*Work to be completed:*
In the records below, locate the line containing "(pin output line (at 10.16 2.54"; output that line and every following line through the last, exactly.

[[ Provided data, beginning ]]

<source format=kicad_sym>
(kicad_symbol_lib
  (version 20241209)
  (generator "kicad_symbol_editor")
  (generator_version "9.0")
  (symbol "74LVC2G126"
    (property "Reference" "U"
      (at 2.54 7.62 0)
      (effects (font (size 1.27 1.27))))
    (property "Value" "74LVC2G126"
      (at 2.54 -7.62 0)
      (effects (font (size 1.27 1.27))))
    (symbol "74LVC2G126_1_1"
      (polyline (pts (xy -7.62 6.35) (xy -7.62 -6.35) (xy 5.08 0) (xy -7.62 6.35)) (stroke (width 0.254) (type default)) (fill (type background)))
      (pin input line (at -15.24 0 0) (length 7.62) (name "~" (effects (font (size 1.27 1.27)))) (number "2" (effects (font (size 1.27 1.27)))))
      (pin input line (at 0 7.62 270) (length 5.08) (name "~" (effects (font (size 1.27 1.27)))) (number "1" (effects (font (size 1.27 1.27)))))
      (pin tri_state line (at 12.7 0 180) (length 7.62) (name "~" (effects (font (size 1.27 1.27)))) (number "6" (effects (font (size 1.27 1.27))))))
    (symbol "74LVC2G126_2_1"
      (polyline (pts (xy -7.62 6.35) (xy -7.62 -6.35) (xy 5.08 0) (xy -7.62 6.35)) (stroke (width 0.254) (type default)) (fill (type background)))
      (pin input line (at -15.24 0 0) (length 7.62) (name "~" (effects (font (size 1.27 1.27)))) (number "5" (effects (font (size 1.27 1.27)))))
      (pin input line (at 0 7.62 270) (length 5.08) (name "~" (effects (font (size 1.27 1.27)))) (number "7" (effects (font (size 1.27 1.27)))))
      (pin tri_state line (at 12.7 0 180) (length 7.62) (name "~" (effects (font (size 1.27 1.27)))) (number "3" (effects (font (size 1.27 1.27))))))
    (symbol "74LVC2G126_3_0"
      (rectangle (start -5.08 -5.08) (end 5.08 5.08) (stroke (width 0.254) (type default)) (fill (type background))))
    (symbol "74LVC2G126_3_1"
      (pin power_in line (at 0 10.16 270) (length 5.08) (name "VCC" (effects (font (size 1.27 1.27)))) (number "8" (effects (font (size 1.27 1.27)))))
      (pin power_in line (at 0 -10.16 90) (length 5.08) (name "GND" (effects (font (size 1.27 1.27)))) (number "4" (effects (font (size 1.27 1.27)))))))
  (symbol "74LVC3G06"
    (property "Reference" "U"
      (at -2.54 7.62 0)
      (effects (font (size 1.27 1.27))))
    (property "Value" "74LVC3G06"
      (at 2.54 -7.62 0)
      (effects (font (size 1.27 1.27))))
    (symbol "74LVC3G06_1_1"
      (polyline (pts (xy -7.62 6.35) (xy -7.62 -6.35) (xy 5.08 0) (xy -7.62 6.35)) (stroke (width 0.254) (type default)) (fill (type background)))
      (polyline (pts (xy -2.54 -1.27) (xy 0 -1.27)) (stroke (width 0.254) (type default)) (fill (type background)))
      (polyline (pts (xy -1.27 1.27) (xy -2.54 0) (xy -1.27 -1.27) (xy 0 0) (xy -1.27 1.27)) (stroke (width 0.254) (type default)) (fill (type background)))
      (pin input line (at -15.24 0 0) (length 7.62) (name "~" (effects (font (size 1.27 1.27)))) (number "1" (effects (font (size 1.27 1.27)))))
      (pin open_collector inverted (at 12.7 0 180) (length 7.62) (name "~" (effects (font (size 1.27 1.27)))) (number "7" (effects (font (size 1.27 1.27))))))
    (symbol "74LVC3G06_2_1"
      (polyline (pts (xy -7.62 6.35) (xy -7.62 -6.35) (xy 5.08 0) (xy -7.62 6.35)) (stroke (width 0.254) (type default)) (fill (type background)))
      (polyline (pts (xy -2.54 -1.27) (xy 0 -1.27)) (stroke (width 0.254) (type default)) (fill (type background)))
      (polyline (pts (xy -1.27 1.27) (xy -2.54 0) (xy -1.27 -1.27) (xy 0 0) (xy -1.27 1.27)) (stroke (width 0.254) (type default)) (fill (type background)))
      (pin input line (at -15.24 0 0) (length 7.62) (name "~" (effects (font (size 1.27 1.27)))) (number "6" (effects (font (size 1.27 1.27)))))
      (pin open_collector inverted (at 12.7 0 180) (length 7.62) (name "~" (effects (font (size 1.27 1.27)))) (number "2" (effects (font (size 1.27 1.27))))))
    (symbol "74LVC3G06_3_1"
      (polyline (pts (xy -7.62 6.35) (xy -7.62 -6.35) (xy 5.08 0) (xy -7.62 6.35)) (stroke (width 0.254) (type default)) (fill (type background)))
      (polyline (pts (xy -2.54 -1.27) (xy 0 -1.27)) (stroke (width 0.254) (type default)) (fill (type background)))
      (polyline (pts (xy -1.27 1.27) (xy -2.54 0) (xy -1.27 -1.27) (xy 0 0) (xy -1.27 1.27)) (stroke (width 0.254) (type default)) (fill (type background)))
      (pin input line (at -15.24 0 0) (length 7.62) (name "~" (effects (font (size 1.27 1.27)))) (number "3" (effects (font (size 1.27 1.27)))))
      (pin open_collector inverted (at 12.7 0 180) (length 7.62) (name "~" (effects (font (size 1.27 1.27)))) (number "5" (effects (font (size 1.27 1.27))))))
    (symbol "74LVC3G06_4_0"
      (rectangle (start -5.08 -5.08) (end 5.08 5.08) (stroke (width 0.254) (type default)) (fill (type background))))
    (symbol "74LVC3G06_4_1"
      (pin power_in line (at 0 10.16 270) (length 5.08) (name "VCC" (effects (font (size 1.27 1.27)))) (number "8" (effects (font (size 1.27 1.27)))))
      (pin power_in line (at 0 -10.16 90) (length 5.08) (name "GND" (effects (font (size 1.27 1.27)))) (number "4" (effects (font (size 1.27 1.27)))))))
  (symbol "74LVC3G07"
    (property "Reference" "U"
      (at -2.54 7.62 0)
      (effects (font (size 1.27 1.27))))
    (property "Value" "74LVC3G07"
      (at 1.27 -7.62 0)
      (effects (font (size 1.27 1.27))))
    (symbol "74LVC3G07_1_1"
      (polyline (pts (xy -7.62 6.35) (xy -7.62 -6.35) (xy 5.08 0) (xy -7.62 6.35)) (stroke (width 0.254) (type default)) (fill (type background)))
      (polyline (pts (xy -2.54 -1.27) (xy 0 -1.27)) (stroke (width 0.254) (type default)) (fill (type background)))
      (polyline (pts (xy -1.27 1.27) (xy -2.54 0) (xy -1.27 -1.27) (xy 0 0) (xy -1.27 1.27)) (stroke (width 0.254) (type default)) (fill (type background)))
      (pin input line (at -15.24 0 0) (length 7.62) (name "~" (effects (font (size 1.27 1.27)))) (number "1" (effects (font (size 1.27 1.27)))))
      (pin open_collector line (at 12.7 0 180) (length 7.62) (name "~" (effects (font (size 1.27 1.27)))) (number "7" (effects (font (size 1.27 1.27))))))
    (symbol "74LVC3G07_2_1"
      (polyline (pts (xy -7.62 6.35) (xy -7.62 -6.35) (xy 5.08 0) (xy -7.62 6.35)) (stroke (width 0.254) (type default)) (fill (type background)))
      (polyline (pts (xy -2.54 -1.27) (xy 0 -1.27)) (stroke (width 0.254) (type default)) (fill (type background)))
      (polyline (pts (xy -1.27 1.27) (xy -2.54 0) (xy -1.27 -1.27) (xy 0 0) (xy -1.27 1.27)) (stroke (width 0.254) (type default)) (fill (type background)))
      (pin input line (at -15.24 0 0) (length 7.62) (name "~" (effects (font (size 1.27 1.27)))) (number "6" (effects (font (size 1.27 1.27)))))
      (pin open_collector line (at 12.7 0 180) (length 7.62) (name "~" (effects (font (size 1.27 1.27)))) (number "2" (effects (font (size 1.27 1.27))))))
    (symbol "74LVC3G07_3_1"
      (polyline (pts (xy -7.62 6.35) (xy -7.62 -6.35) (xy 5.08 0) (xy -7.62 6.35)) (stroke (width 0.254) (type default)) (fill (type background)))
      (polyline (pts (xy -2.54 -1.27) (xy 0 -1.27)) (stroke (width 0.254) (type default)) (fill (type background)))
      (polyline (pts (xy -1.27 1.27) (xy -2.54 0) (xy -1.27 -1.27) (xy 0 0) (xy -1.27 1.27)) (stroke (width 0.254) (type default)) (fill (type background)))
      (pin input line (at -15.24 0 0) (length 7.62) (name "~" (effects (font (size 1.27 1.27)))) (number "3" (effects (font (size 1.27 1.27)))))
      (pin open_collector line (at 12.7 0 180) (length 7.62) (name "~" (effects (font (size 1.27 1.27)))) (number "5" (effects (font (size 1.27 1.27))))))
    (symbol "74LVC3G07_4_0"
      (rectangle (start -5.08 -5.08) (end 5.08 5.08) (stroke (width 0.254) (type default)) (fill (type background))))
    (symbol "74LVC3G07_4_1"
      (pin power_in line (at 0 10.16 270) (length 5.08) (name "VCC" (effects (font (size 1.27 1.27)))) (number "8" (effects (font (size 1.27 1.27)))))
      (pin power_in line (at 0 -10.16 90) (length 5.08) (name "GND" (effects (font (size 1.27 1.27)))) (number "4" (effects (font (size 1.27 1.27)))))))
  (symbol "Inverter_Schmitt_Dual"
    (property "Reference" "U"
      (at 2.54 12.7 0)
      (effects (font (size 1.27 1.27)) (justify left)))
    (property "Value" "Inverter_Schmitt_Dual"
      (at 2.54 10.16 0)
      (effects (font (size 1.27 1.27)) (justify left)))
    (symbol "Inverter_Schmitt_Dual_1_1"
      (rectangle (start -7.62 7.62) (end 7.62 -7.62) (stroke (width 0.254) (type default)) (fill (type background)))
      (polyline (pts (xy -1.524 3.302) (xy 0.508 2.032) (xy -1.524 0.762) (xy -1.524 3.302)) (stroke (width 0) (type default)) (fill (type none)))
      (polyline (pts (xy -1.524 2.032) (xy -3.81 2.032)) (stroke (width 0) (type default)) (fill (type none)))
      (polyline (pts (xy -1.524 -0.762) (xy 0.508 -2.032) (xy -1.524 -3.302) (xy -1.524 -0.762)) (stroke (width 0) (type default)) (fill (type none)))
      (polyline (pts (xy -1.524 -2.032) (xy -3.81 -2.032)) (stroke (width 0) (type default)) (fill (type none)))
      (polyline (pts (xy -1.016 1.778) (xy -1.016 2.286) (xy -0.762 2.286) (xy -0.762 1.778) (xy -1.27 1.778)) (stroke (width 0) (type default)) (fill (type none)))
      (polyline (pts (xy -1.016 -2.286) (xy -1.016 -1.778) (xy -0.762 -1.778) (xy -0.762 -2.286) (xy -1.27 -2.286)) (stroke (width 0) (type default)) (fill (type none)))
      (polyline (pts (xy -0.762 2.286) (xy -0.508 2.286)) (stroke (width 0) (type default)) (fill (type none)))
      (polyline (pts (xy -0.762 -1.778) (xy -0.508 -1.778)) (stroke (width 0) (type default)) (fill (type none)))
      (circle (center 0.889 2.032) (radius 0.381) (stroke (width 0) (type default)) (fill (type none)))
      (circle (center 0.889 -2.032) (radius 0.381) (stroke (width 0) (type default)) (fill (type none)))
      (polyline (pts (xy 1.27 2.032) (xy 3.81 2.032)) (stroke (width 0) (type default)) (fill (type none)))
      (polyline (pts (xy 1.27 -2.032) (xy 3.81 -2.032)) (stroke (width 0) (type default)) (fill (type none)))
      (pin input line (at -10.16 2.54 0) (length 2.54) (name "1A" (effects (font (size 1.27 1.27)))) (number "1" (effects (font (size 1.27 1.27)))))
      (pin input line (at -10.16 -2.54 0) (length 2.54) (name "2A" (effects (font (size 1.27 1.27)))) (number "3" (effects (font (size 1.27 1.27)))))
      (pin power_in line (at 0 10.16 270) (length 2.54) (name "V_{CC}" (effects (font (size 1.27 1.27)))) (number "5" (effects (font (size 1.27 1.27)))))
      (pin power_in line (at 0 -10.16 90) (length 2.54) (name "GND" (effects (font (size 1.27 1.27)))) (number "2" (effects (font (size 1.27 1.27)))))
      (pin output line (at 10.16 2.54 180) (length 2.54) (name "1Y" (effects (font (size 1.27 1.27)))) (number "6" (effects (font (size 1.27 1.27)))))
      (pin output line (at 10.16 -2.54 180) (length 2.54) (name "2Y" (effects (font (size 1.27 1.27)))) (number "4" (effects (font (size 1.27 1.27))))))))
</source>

[[ Provided data, end ]]

*Task response:*
      (pin output line (at 10.16 2.54 180) (length 2.54) (name "1Y" (effects (font (size 1.27 1.27)))) (number "6" (effects (font (size 1.27 1.27)))))
      (pin output line (at 10.16 -2.54 180) (length 2.54) (name "2Y" (effects (font (size 1.27 1.27)))) (number "4" (effects (font (size 1.27 1.27))))))))
</source>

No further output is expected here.